Türkiye’nin Biyolojik Çeşitlilik Sözleşmesi’ne Verdiği Destek
Cali kentinde 21 Ekim-1 Kasım tarihleri arasında düzenlenen COP16 Zirvesi’nde Türkiye adına konuşma yapan yetkili, ülkenin biyolojik çeşitlilik açısından zengin bir coğrafya olduğunu vurguladı. Türkiye’nin 1992’de imzalayıp 1996’da onayladığı BM Biyolojik Çeşitlilik Sözleşmesi’ne bağlılığını belirterek, sözleşmenin amacının biyolojik çeşitliliğin korunması, biyolojik kaynakların sürdürülebilir kullanımı ve genetik kaynakların adil paylaşımı olduğunu ifade etti.
Ulusal Biyolojik Çeşitlilik Strateji ve Eylem Planı
Türkiye’nin COP16 süresince takip ettiği konulardan biri de 2022’de kabul edilen Kunming Montreal Küresel Biyolojik Çeşitlilik Çerçevesi idi. Türkiye, bu çerçeve doğrultusunda Ulusal Biyolojik Çeşitlilik Strateji ve Eylem Planı’nı gözden geçirme kararı aldı. Ülke, bu sayede küresel çerçeveye uyum sağlayarak biyolojik çeşitliliğin korunması için finansman ve kapasite geliştirme konularına odaklanmayı planlıyor.
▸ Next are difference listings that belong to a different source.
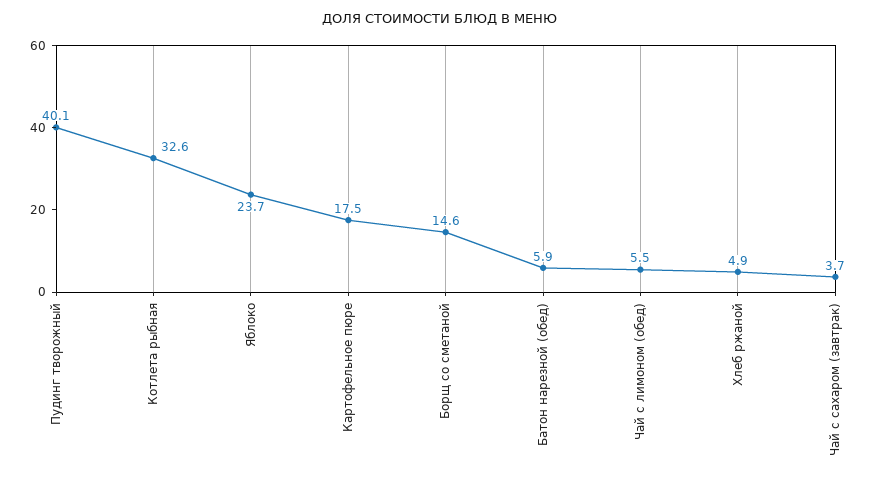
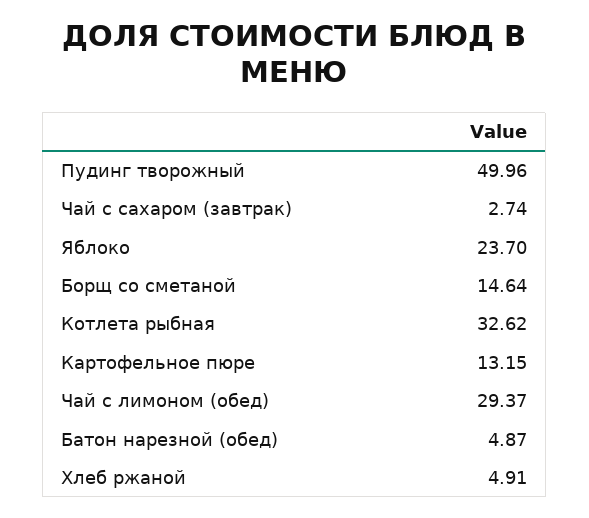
  {
-   "Пудинг творожный": 40.1,
+   "Пудинг творожный": 49.96,
    "Котлета рыбная": 32.62,
    "Яблоко": 23.7,
-   "Картофельное пюре": 17.5,
+   "Картофельное пюре": 13.15,
    "Борщ со сметаной": 14.64,
-   "Батон нарезной (обед)": 5.9,
+   "Батон нарезной (обед)": 4.87,
-   "Чай с лимоном (обед)": 5.5,
+   "Чай с лимоном (обед)": 29.37,
    "Хлеб ржаной": 4.91,
-   "Чай с сахаром (завтрак)": 3.7
+   "Чай с сахаром (завтрак)": 2.74
  }

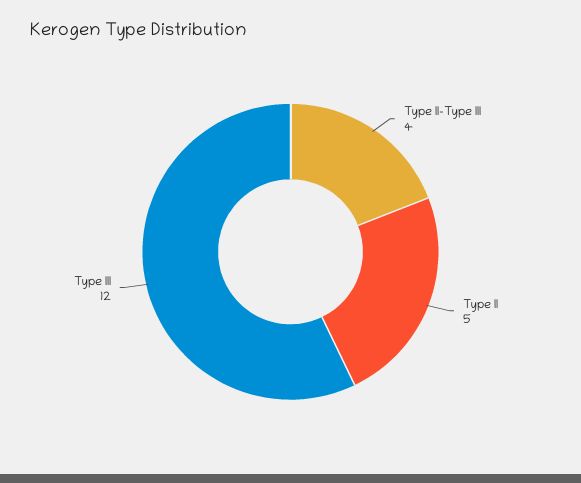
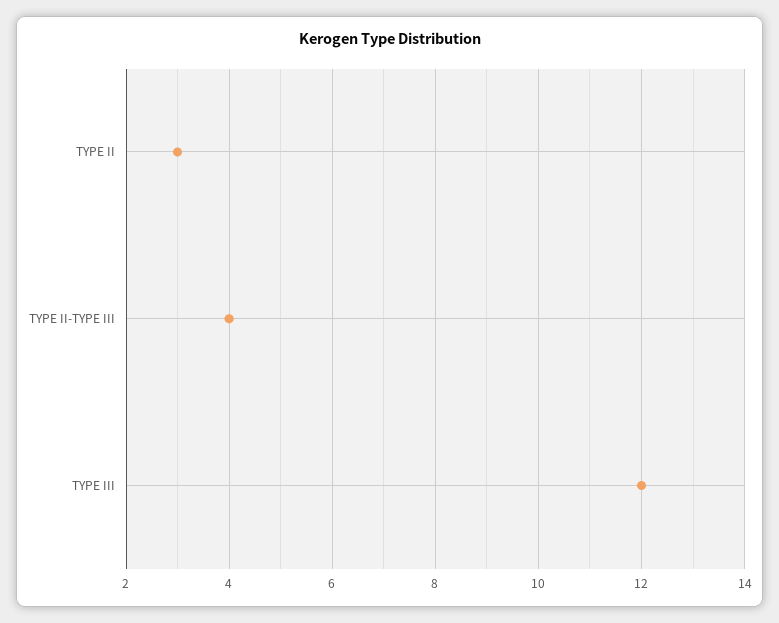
  {
    "Type II-Type III": 4,
-   "Type II": 5,
+   "Type II": 3,
    "Type III": 12
  }

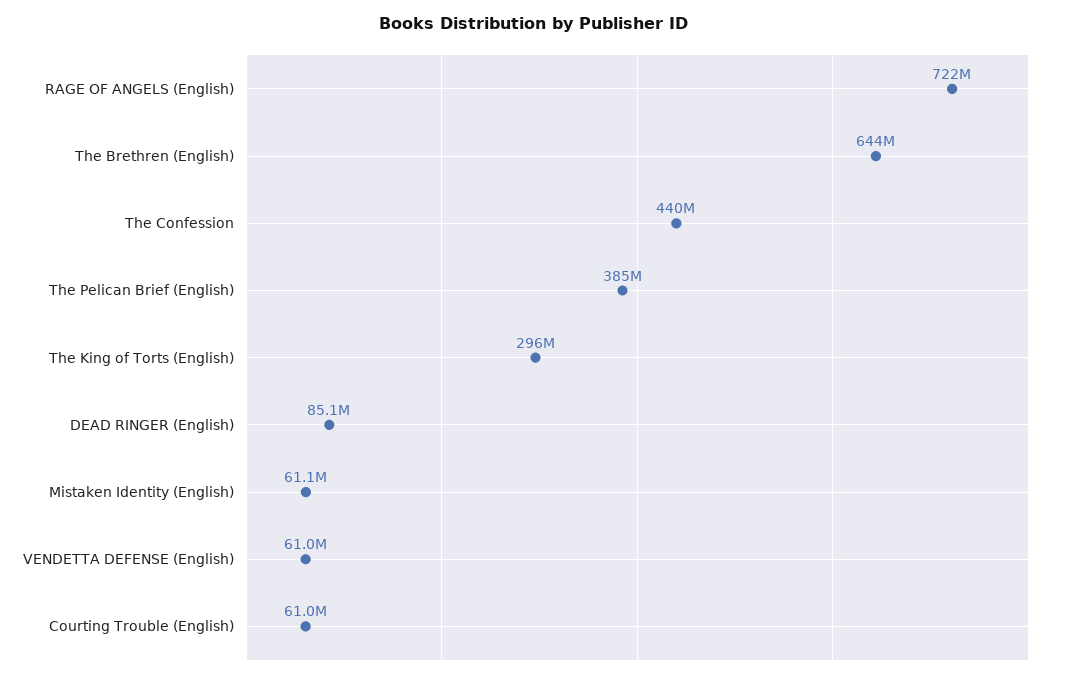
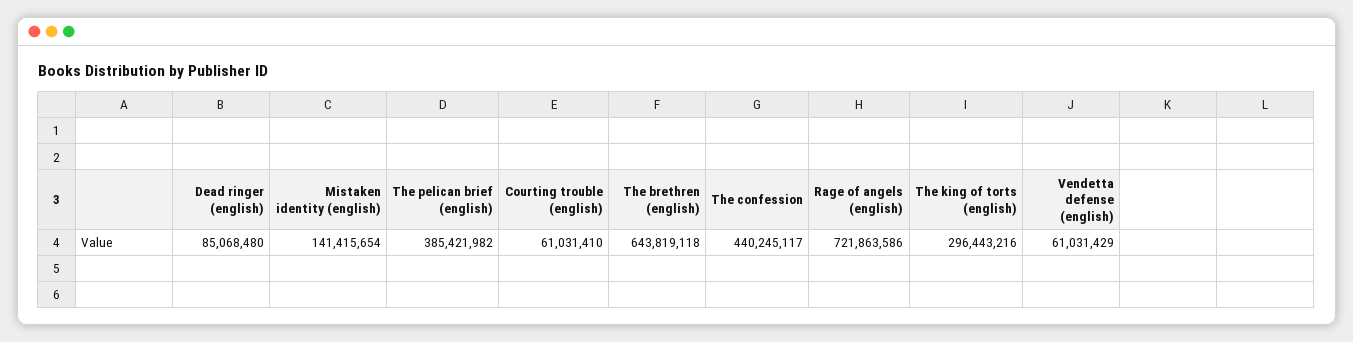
  {
    "RAGE OF ANGELS (English)": 721863586,
    "The Brethren (English)": 643819118,
    "The Confession": 440245117,
    "The Pelican Brief (English)": 385421982,
    "The King of Torts (English)": 296443216,
    "DEAD RINGER (English)": 85068480,
-   "Mistaken Identity (English)": 61100000,
+   "Mistaken Identity (English)": 141415654,
    "VENDETTA DEFENSE (English)": 61031429,
    "Courting Trouble (English)": 61031410
  }

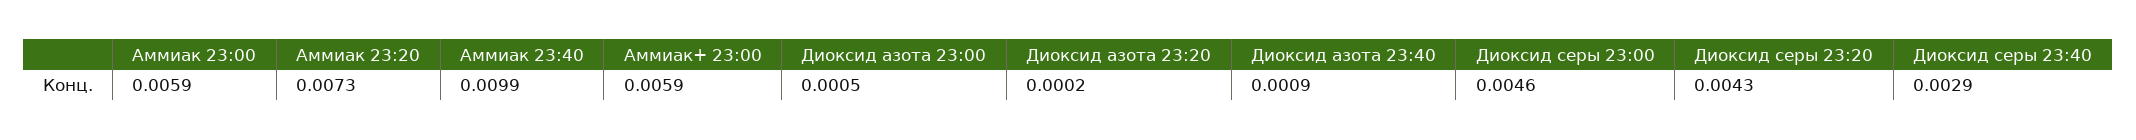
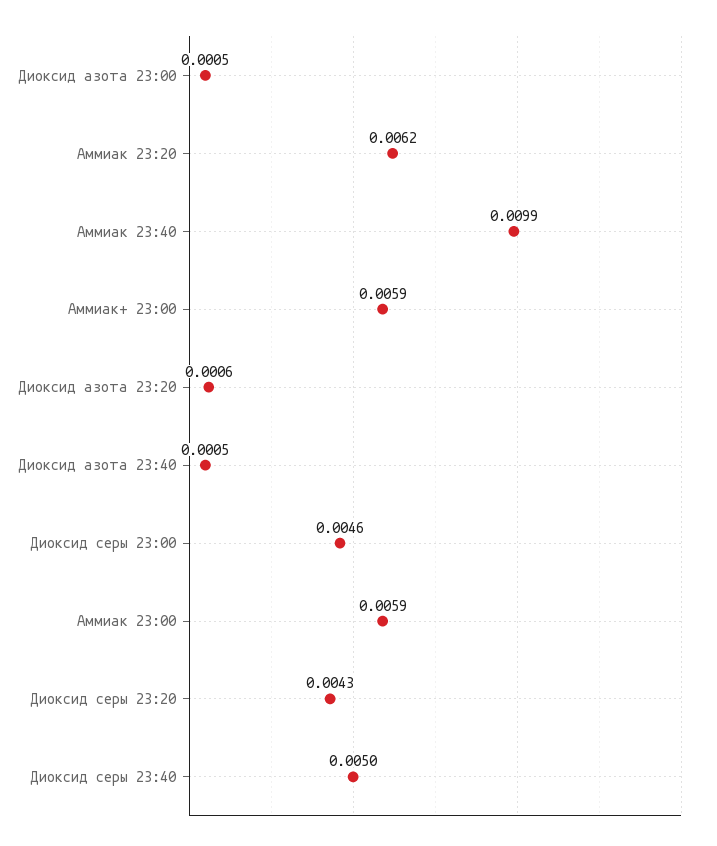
  {
    "Аммиак 23:00": 0.0059,
-   "Аммиак 23:20": 0.0073,
+   "Аммиак 23:20": 0.0062,
    "Аммиак 23:40": 0.0099,
    "Аммиак+ 23:00": 0.0059,
    "Диоксид азота 23:00": 0.0005,
-   "Диоксид азота 23:20": 0.0002,
+   "Диоксид азота 23:20": 0.0006,
-   "Диоксид азота 23:40": 0.0009,
+   "Диоксид азота 23:40": 0.0005,
    "Диоксид серы 23:00": 0.0046,
    "Диоксид серы 23:20": 0.0043,
-   "Диоксид серы 23:40": 0.0029
+   "Диоксид серы 23:40": 0.005
  }

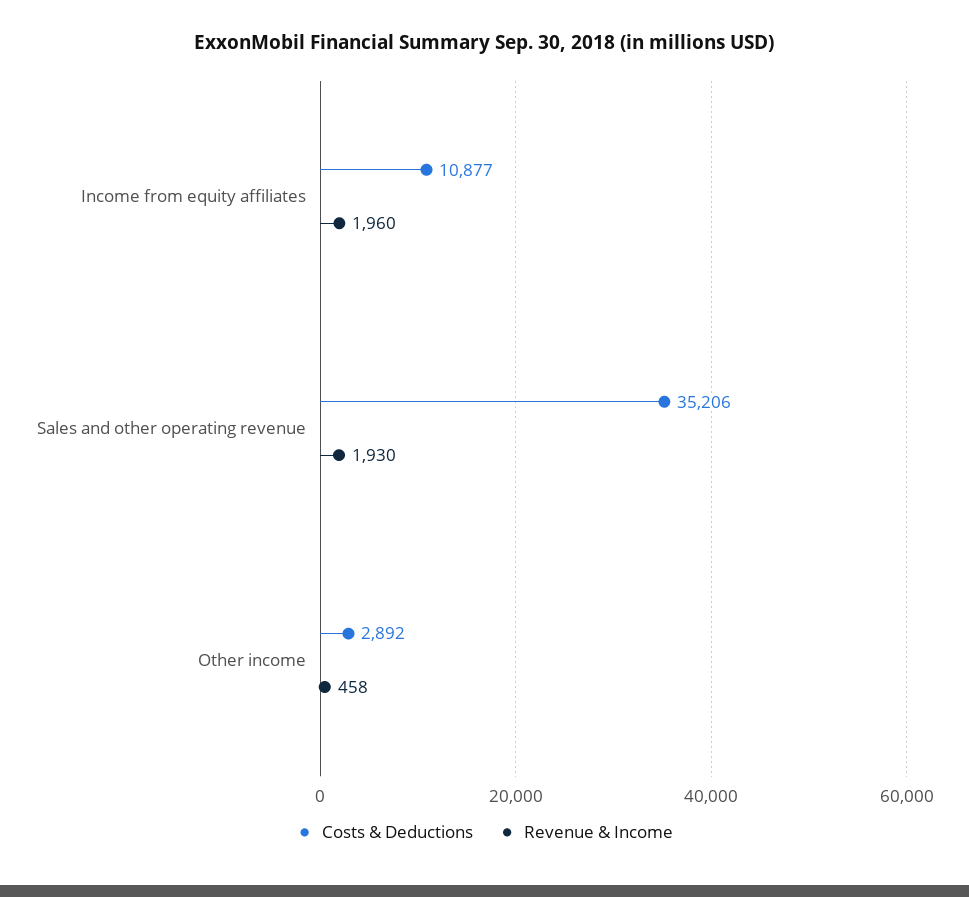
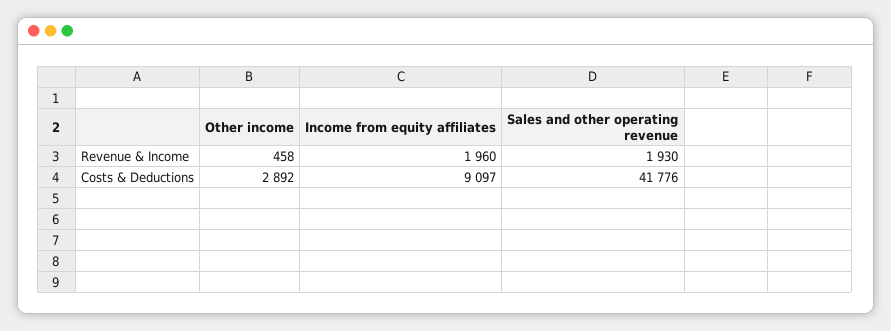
  {
    "Costs & Deductions": {
-     "Income from equity affiliates": 10877,
+     "Income from equity affiliates": 9097,
-     "Sales and other operating revenue": 35206,
+     "Sales and other operating revenue": 41776,
      "Other income": 2892
    },
    "Revenue & Income": {
      "Income from equity affiliates": 1960,
      "Sales and other operating revenue": 1930,
      "Other income": 458
    }
  }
Sentetik Biyoloji ve Protokoller
COP16’da gündeme gelen bir diğer konu da “Dijital Dizi Bilgisi” ve “Sentetik Biyoloji” oldu. Terzioğlu, sentetik biyolojinin çevresel etkilerini ele alarak, uluslararası protokollerle uyum içinde çalıştıklarını belirtti. Türkiye, genetiği değiştirilmiş organizmaların biyolojik çeşitlilik üzerine etkilerini ele alan Cartagena Protokolü’ne taraf olarak 11. Taraflar Toplantısı’na katıldı. Ayrıca, Nagoya Protokolü’nü gözlemci olarak takip ederek genetik kaynaklara erişim ve faydaların paylaşımı konularında çalışmalar yürüttü.
COP16’deki Türk Delegasyonunun Etkin Katılımı
Terzioğlu, Türkiye’nin COP16’da temsil edilmesinin ülke menfaatleri açısından önemli olduğuna vurgu yaparak, delegasyonun taraflarla ikili görüşmeler yaparak müzakerelere etkin katılım gösterdiğini belirtti. Türk heyeti, çalışma grupları ve genel oturumlarda Türkiye’nin biyolojik çeşitlilik alanındaki çabalarını desteklemek adına aktif şekilde rol aldı.